10. Estimated Effort
| Phase | Scope | Estimated Effort |
|---|---|---|
| Phase 0a: hemera CPU backend | p3-poseidon2 wrapper, sponge, KDF, hazmat API | 2-3 weeks |
| Phase 0b: hemera GPU backend | wgpu compute shaders (WGSL), Goldilocks u64 arithmetic on GPU, cross-validation | 3-5 weeks |
| Phase 1: cyber-bao (verified streaming) | Fork + refactor bao-tree, hash-agnostic design, Poseidon2 backend | 4-8 weeks |
| Phase 2: iroh-blobs migration | Modify existing crate, Hash type change | 2-4 weeks |
| Phase 3: iroh-relay handshake | 2-3 file changes | 1-2 days |
| Phase 4: Higher-level protocols | Cascading Hash type updates | 1-2 weeks |
| Phase 5: Blake3 removal | Dependency cleanup | 1-2 days |
| Phase 6: Validation | Testing, benchmarking, GPU vendor testing, security review | 3-5 weeks |
| Total | ~16-28 weeks |
11. References
- Hash Function Selection Rationale
- Poseidon2 Paper (IACR ePrint 2023/323)
- Poseidon2: AFRICACRYPT 2023
- Original Poseidon Paper (USENIX Security 2021)

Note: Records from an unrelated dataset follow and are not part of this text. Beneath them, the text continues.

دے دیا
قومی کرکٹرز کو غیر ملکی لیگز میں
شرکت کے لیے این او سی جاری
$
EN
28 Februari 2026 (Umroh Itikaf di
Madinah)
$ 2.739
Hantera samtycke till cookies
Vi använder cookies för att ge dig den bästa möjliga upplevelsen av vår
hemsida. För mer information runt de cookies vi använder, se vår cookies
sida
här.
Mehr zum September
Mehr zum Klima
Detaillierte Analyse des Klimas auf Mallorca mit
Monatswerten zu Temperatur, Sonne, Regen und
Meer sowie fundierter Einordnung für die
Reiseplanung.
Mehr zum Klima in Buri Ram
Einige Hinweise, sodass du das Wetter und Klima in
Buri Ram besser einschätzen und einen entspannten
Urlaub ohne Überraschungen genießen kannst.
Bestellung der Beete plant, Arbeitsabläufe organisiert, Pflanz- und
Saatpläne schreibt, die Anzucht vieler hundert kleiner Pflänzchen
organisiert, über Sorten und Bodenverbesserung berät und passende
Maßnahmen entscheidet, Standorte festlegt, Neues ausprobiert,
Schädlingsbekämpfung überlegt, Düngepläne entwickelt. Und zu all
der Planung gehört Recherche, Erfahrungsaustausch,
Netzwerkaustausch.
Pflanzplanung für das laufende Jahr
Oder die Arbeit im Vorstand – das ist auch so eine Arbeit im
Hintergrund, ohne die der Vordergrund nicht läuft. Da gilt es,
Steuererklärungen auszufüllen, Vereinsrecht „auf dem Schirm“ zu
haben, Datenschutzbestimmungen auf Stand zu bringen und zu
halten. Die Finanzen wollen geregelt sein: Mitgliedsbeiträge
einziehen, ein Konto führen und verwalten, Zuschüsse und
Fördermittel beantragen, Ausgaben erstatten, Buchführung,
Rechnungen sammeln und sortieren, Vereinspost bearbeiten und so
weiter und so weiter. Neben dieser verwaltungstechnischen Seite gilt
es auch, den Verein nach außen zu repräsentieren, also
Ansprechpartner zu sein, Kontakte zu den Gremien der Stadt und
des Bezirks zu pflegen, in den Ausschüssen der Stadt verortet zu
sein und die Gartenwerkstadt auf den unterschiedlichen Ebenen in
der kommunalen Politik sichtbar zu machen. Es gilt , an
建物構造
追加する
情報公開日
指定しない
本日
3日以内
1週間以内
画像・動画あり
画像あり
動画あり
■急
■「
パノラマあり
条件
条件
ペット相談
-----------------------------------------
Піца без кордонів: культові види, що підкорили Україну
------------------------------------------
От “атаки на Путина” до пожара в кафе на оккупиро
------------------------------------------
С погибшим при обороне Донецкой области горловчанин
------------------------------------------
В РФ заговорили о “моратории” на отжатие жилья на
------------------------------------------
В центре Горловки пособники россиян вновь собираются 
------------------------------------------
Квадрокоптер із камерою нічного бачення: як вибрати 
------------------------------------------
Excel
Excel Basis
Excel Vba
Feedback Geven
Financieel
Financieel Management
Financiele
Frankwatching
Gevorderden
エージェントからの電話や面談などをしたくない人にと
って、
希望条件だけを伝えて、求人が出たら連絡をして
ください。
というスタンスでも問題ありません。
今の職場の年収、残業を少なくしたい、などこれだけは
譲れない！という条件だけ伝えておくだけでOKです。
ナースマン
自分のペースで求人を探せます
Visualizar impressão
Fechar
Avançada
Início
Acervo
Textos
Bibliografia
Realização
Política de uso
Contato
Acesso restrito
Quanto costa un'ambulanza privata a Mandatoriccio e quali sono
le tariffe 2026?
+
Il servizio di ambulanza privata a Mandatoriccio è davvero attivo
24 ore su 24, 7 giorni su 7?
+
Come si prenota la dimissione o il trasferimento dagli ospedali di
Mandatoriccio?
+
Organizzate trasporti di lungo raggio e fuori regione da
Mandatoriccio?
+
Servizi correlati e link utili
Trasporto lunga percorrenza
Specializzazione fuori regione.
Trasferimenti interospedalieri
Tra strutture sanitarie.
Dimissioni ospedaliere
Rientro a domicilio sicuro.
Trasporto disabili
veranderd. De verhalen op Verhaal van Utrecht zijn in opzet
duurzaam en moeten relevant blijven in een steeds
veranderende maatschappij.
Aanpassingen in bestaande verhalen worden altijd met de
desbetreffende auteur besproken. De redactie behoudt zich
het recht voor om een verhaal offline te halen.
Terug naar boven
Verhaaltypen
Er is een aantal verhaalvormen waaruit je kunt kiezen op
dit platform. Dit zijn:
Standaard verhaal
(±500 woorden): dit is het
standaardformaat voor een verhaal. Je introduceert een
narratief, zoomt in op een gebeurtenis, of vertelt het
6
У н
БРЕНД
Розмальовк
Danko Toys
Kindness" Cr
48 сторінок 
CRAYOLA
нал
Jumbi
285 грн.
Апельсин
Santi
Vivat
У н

- Poseidon Cryptanalysis Initiative
- Plonky3 Repository (p3-poseidon2)
- p3-poseidon2 crate
- zkhash crate
- BAO Specification
- bao-tree (n0-computer)
- iroh-blobs
- BLAKE3 Hazmat API (iroh blog)
- Poseidon2 in Plonky3 Analysis
- Faster Hashing in ZK Settings
- Poseidon Merkle Trees in Hardware (Irreducible)
- Icicle GPU Poseidon2
- Concealed HTTP Auth RFC 9729
- TLS Keying Material Export RFC 5705
Appendix A: Iroh License Analysis
Iroh is licensed under MIT OR Apache-2.0 (dual license, user chooses). Copyright 2025 N0, INC.
Additionally, some files derived from Tailscale are under BSD 3-Clause
(specifically iroh/src/socket** and iroh-relay socket code).
What This Means for the Migration
| Aspect | Implication |
|---|---|
| Forking iroh | Fully permitted under both MIT and Apache-2.0 |
| Modifying and redistributing | Permitted; Apache-2.0 requires marking modified files |
| Using in proprietary products | Permitted under both licenses |
| Patent protection | Apache-2.0 provides explicit patent grant from contributors |
| Sublicensing | MIT allows sublicensing; Apache-2.0 allows redistribution under different terms |
| Tailscale-derived code (BSD-3) | Cannot use N0/Tailscale names to endorse derivatives without permission |
| p3-poseidon2 compatibility | MIT/Apache-2.0 - fully compatible with iroh's license |
| Obligation | Must include copyright notice and license text in distributions |
No license conflicts with the migration: p3-poseidon2 (Plonky3) is MIT/Apache-2.0,
identical to iroh's own license. The zkhash crate is also MIT/Apache-2.0.
The dual MIT/Apache-2.0 license is the standard Rust ecosystem license and is maximally permissive for both open-source and commercial use.